■ **HOW TO COMPLETE THIS TASK**: Copy out the data items below, changing each "series" to "data set" and leaving every other part unchanged.
═══ MATERIAL SHOWN ═══
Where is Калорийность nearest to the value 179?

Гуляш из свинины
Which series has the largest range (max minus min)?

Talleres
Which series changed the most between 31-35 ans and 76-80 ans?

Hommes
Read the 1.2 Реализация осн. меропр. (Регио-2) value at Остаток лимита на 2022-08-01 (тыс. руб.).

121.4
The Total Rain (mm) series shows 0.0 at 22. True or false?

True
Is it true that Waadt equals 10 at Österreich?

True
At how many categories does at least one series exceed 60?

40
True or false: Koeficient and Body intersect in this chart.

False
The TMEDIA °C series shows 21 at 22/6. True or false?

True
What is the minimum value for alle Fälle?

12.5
═══
■ **OUTPUT FOR THIS TASK**:
Where is Калорийность nearest to the value 179?

Гуляш из свинины
Which data set has the largest range (max minus min)?

Talleres
Which data set changed the most between 31-35 ans and 76-80 ans?

Hommes
Read the 1.2 Реализация осн. меропр. (Регио-2) value at Остаток лимита на 2022-08-01 (тыс. руб.).

121.4
The Total Rain (mm) data set shows 0.0 at 22. True or false?

True
Is it true that Waadt equals 10 at Österreich?

True
At how many categories does at least one data set exceed 60?

40
True or false: Koeficient and Body intersect in this chart.

False
The TMEDIA °C data set shows 21 at 22/6. True or false?

True
What is the minimum value for alle Fälle?

12.5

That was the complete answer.